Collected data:

=== Section Start ===

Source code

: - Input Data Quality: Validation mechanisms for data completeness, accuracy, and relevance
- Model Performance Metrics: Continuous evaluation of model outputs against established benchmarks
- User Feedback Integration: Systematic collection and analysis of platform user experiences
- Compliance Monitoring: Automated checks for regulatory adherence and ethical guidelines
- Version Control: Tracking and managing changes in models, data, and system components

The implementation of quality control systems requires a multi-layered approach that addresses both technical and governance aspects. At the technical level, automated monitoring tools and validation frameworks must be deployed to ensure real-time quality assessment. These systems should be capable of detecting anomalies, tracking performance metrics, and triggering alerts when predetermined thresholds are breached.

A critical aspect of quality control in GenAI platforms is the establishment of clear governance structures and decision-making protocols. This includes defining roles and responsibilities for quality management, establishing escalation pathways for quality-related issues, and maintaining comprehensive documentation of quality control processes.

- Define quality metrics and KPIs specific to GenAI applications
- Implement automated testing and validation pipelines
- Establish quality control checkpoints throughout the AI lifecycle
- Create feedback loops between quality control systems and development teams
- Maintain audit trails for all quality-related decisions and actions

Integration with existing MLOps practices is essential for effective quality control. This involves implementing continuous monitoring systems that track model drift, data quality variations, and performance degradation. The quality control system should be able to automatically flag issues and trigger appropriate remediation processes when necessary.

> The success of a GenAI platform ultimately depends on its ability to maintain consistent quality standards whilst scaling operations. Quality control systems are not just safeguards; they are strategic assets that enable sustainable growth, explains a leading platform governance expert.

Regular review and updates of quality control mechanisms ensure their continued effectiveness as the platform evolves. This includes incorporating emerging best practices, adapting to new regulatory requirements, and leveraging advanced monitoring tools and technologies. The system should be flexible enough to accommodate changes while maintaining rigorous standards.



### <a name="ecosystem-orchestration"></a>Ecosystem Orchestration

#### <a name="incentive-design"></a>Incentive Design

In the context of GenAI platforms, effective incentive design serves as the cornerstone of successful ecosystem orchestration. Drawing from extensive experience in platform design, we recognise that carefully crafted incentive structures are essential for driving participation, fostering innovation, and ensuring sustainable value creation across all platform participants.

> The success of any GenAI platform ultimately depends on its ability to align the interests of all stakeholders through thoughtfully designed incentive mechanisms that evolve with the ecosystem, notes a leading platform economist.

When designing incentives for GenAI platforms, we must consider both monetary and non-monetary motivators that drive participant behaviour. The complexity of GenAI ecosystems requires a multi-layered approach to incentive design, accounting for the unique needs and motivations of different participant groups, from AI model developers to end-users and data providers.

=== Section End ===

Problem requirements: Whenever the string "orchestration" turns up in a line of the data, copy that line.

Answer to this exercise:
### <a name="ecosystem-orchestration"></a>Ecosystem Orchestration
In the context of GenAI platforms, effective incentive design serves as the cornerstone of successful ecosystem orchestration. Drawing from extensive experience in platform design, we recognise that carefully crafted incentive structures are essential for driving participation, fostering innovation, and ensuring sustainable value creation across all platform participants.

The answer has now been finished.